Some scenes in movies haunt you forever, especially when encountered at an impressionable age. Very late in Gimme Shelter, Mick Jagger and Keith Richard watch—and re-watch—a gruesome bit of footage that Albert and David Maysles and Charlotte Zwerin shot at the Rolling Stones/Jefferson Airplane concert at Altamont Speedway in early December, 1969. The documentary spends a lot of time in S.F. lawyer Melvin Belli’s office, eavesdropping on the blunt negotiations leading to the now-infamous free show. But the great, crushing moment of revelation captured in this essential film occurs well after the concert, as Keith and Mick stare silently and helplessly at a small monitor in an editing room.
Gimme Shelter parts the curtain on Please help me I am drownding: San Francisco’s Dark Decade (May 24–27 at Yerba Buena Center for the Arts), a five-film immersion in the high-profile death and chaos that afflicted the Bay Area in the ’70s. The Maysles doc is a certified classic but Patty Hearst, Paul Schrader’s unappreciated 1988 reenactment of the kidnapping and political awakening of the teenage granddaughter of William Randolph Hearst (himself the inspiration for a movie you may have heard of, Citizen Kane) and future muse and pal of John Waters, is nearly forgotten. It deserves a fresh look.
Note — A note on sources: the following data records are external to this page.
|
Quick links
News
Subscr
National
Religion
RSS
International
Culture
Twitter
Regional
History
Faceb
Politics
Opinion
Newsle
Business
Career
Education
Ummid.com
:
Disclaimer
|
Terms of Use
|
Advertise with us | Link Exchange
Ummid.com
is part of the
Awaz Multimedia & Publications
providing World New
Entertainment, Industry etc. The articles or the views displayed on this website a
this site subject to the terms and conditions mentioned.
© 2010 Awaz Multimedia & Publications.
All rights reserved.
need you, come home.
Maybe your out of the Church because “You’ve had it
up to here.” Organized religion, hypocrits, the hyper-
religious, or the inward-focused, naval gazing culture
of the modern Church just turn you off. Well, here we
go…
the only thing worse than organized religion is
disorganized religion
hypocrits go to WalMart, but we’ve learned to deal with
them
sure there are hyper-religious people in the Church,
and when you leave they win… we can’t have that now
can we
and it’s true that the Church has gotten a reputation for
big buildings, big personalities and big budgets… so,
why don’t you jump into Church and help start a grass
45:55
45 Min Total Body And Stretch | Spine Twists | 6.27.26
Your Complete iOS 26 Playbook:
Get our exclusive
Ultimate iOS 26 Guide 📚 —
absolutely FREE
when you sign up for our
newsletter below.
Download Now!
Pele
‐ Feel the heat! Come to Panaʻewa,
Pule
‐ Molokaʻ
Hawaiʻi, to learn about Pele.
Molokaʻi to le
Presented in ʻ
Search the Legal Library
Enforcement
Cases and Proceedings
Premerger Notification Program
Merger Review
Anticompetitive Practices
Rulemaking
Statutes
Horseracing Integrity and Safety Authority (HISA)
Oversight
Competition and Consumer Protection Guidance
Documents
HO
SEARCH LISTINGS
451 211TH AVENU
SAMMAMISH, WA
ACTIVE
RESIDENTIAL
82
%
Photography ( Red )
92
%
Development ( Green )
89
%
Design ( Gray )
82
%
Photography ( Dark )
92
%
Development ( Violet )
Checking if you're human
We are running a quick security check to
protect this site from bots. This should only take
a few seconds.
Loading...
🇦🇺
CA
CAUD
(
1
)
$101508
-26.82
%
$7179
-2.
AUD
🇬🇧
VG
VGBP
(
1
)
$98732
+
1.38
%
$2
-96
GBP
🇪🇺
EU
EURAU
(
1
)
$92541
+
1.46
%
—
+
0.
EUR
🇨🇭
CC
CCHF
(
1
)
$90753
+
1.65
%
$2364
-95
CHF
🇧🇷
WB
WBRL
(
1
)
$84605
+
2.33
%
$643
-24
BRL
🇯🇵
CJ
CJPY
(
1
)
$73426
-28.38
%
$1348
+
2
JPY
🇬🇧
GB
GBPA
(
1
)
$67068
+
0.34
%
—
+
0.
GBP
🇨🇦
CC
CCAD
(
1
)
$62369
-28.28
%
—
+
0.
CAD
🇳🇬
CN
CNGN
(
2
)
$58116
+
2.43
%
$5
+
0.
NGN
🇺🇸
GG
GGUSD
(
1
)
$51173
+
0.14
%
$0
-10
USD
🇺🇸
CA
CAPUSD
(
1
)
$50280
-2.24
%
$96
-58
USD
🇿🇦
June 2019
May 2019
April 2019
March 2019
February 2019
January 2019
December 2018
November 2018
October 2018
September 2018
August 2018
The series includes David Fincher’s grimy 2007 thriller, Zodiac, which devotes a lot of time, money and care to recreating early-’70s San Francisco. Better yet, check out the creepy 1971 quickie The Zodiac Killer, shot on 16mm, which filmmaker Tom Hanson hoped would lure the titular murderer into a theater where he could be caught. It was far from the worst idea anybody had during that jittery, paranoid period.